Until it happened, it was shaping up as a great night for Patriots haters. I could imagine Bills fans watching them melt down for three quarters and wondering if the Pats were finally becoming vulnerable after 16 years, and if Brady, their long-time nemesis, might be about to hit the wall. Wrong.
"He's an assassin," said defensive lineman Chris Long. "He rips people's hearts out."
So how much longer can Brady go? At this point, it's foolish to assume that he's near the finish line of his great career. In 2014, he was asked what it would mean to win another Super Bowl at this stage of his career.

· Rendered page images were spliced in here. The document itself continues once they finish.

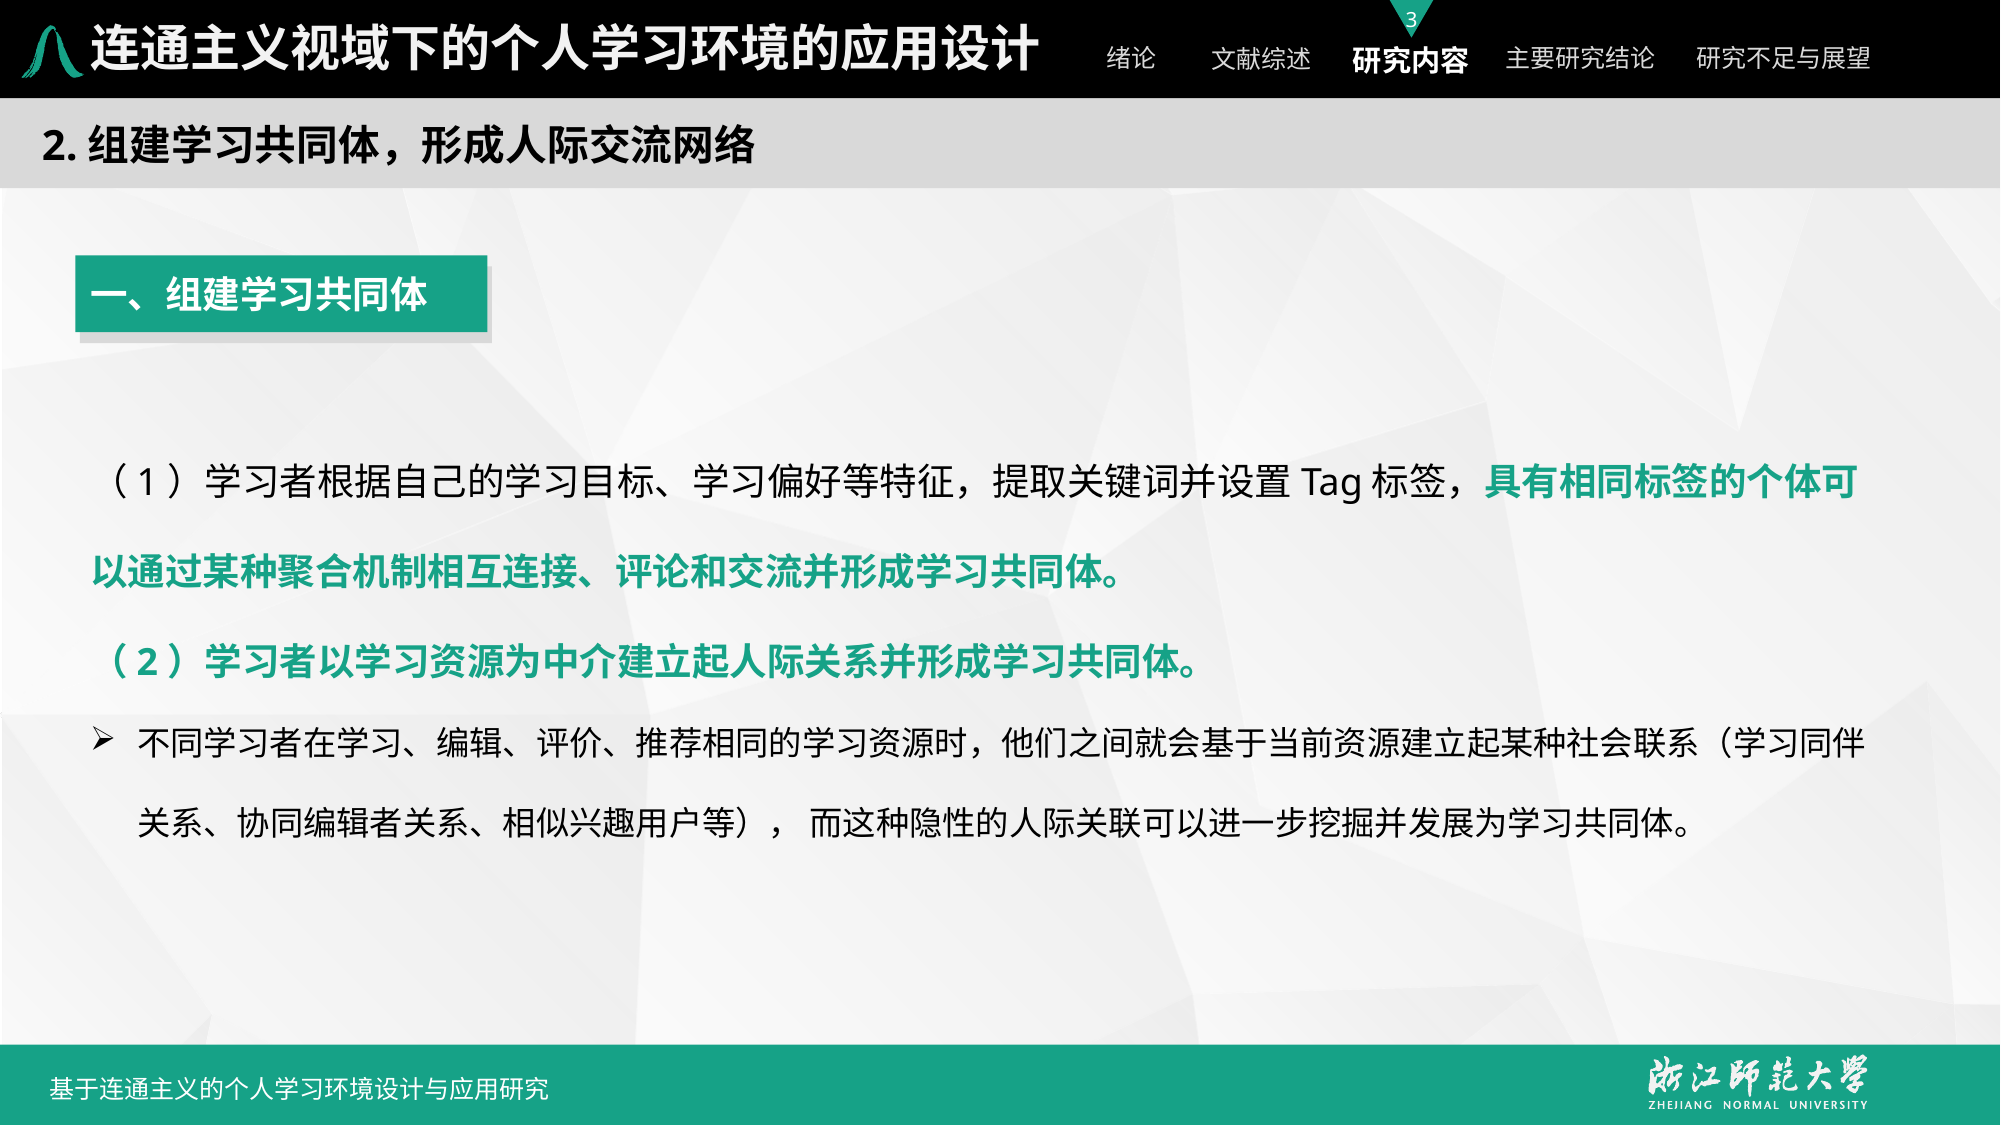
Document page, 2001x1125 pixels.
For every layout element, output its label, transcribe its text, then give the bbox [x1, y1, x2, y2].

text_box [75, 255, 493, 344]
list 2.组建学习共同体，形成人际交流网络 [27, 111, 1000, 183]
list 连通主义视域下的个人学习环境的应用设计 [75, 16, 1095, 87]
text_box （1）学习者根据自己的学习目标、学习偏好等特征，提取关键词并设置Tag标签，具有相同标签的个体可以通过某种聚合机制相互连接、评论和交流并形成学习共同体。 （2）学习者以学习资源为中介建立起人际关系并形成学习共同体。 不同学习者在学习、编辑、评价、推荐相同的学习资源时，他们之间就会基于当前资源建立起某种社会联系（学习同伴关系、协同编辑者关系、相似兴趣用户等）， 而这种隐性的人际关联可以进一步挖掘并发展为学习共同体。 [75, 405, 1898, 850]
picture [0, 0, 2001, 1125]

Brady rose up in mock indignation at the question and asked, “This stage? What does that mean? What does that mean? What stage is that?"
The man wasn't kidding. Why was age 37 such a significant milepost, when he was playing as well as ever. Now, at 39, he is redefining what it means to play the game's most important position at an advanced age.
Two years ago, after Brady led what was then the greatest fourth-quarter comeback in Super Bowl history against Seattle, I said the good news for Buffalo fans was that the Bills had hired Rex Ryan, who knew better than anyone how to slow Brady down.
Ryan is gone after two years, perhaps finished as a head coach in the NFL, while Brady soldiers on. The bad news for Bills fans is that 17 years into the drought, their chief nemesis will be determined to get back to this point again.
Brady will turn 40 on Aug. 3. The stage will be set for him to pursue a sixth Super Bowl win, an eighth Super Bowl appearance, a ninth straight AFC East title, a staggering 12th conference championship game in 17 seasons. Brady hasn't missed a game due to injury since 2008. How much longer can he go?
“I think as long as I’m willing to make the commitment to taking good care of myself," he said. "I got a good routine. It has gotten better as the years have gone on. It’s nice to feel better as the season goes.
"To be an older player and have the mental experience and then to also feel great physically, I think it’s a great benefit for me. Hopefully I can keep going. I don’t see any end in sight.”